But basically I change my emotional expressions (facial expressions, tone of voice, gesturing, etc) so I'm quite expressive, even though I really don't feel much internally... It's very common for me to express emotions that I don't feel at all. I do express a certain amount of emotion just naturally, although I wasn't aware of it until I saw myself on camera (my Fe is still somewhat unconscious), but when I "turn it up" I fake a lot more emotional expression than I would naturally express. I should have said I fake emotional _expressions_ rather than faking emotion itself.


----------



## myst91 (Sep 9, 2014)

Just repeating my opinion. ESI / Fi-Se going by these answers too.

Out of curiosity, do you relate to J or P more in MBTI?


----------



## SheWolf (Apr 17, 2015)

counterintuitive said:


> I don't mind, I'm just not totally sure I can describe it well! ;D
> 
> But basically I change my emotional expressions (facial expressions, tone of voice, gesturing, etc) so I'm quite expressive, even though I really don't feel much internally... It's very common for me to express emotions that I don't feel at all. I do express a certain amount of emotion just naturally, although I wasn't aware of it until I saw myself on camera (my Fe is still somewhat unconscious), but when I "turn it up" I fake a lot more emotional expression than I would naturally express. I should have said I fake emotional _expressions_ rather than faking emotion itself.

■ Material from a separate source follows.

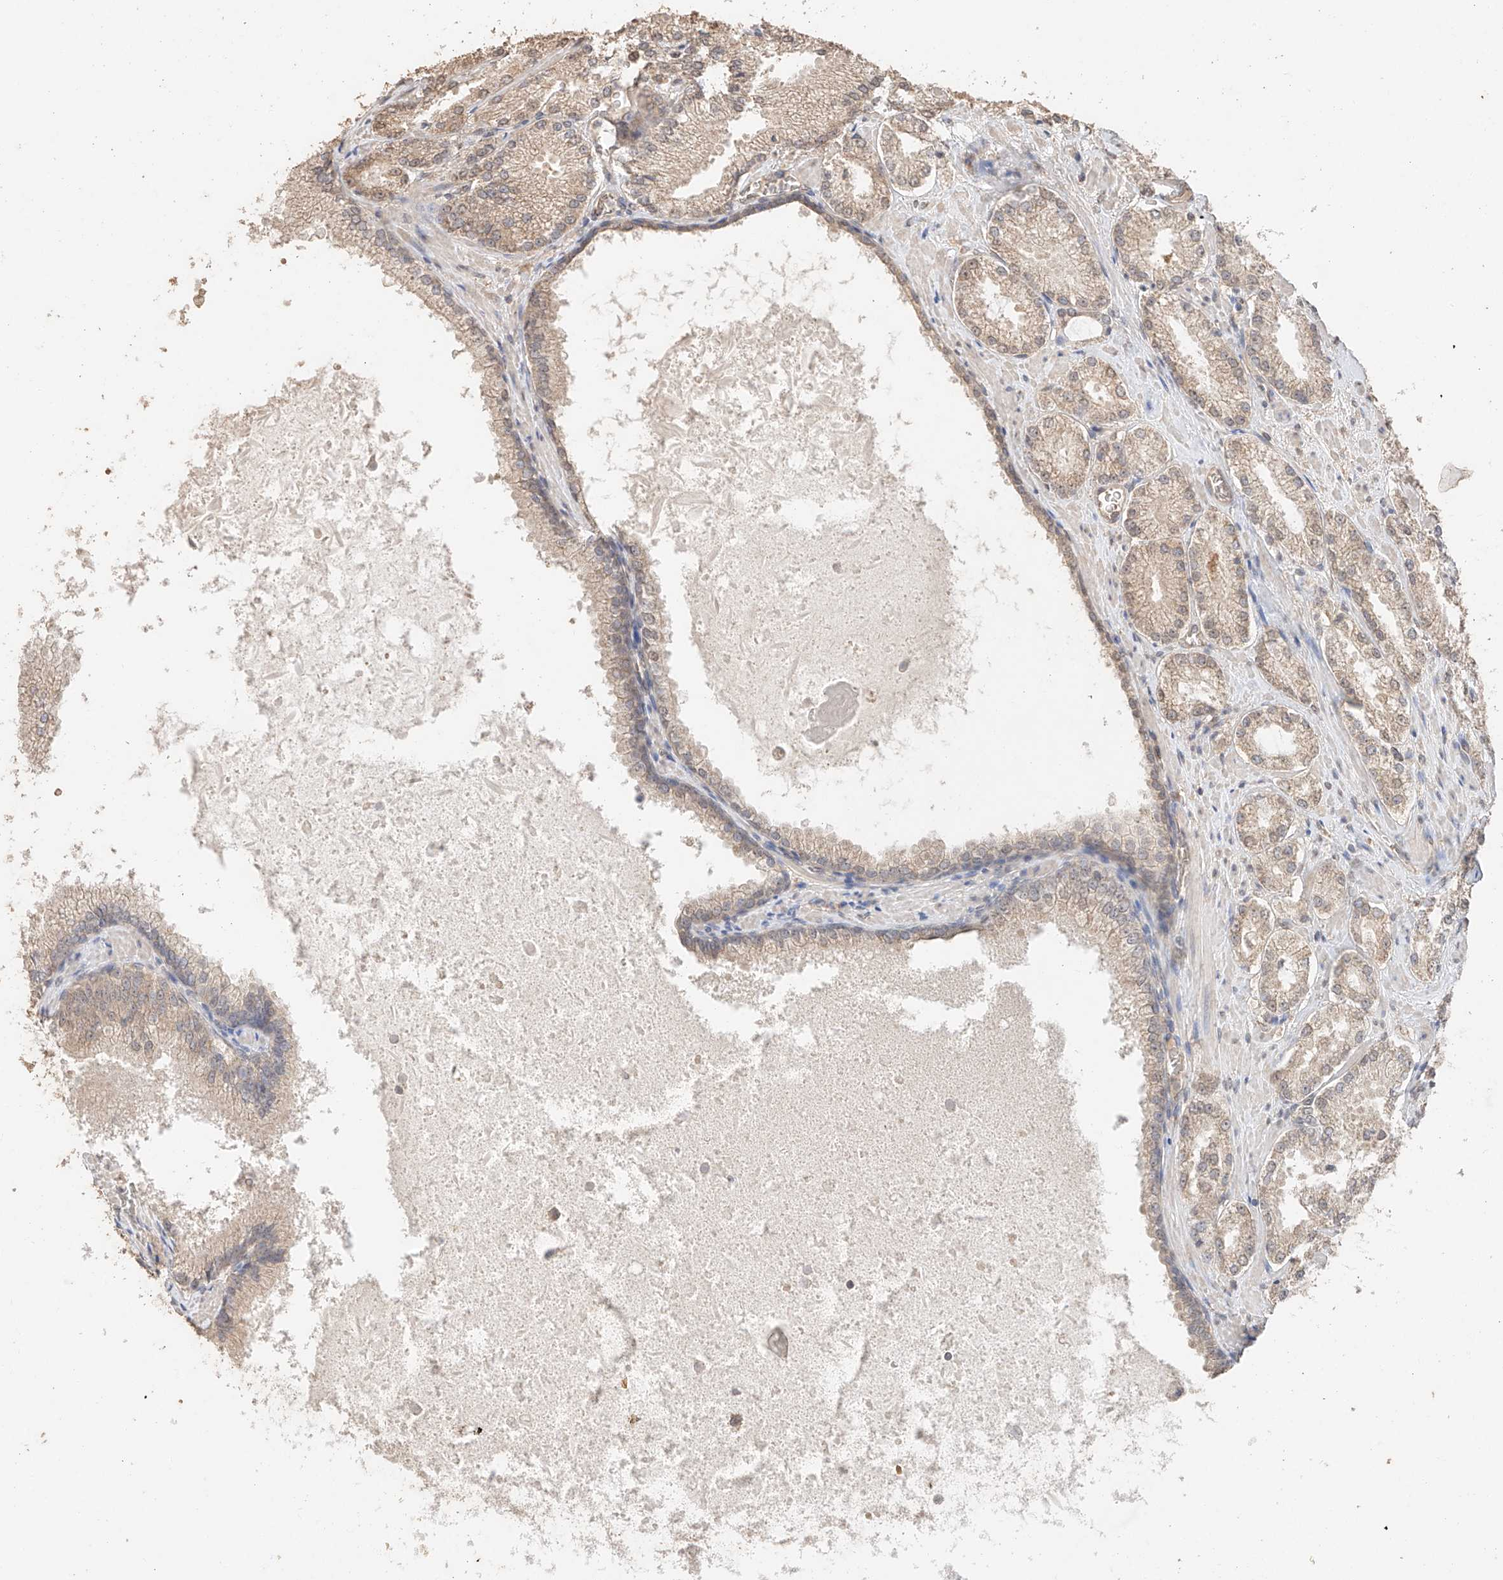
{"staining": {"intensity": "weak", "quantity": "25%-75%", "location": "cytoplasmic/membranous,nuclear"}, "tissue": "prostate cancer", "cell_type": "Tumor cells", "image_type": "cancer", "snomed": [{"axis": "morphology", "description": "Adenocarcinoma, High grade"}, {"axis": "topography", "description": "Prostate"}], "caption": "IHC (DAB) staining of human high-grade adenocarcinoma (prostate) demonstrates weak cytoplasmic/membranous and nuclear protein staining in approximately 25%-75% of tumor cells. Using DAB (brown) and hematoxylin (blue) stains, captured at high magnification using brightfield microscopy.", "gene": "IL22RA2", "patient": {"sex": "male", "age": 73}}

I think some of this s stuff people have to do in everyday life. I have to pretend to be very extroverted and warm at work but it really takes a toll on me. It's hard for me to express an emotion I don't actually feel, though. But, I think there's a difference between hiding what you feel (which Fi is good at) and actually pretending to have an emotion you don't feel.

I'm constantly emotional. I feel things very, very deeply whereas I hear Fe users are able to feel more "neutral" and broadly which I really wish I had. Feeling like you've literally been stabbed in the heart yet having to swallow it like it was nothing isn't the best thing.


----------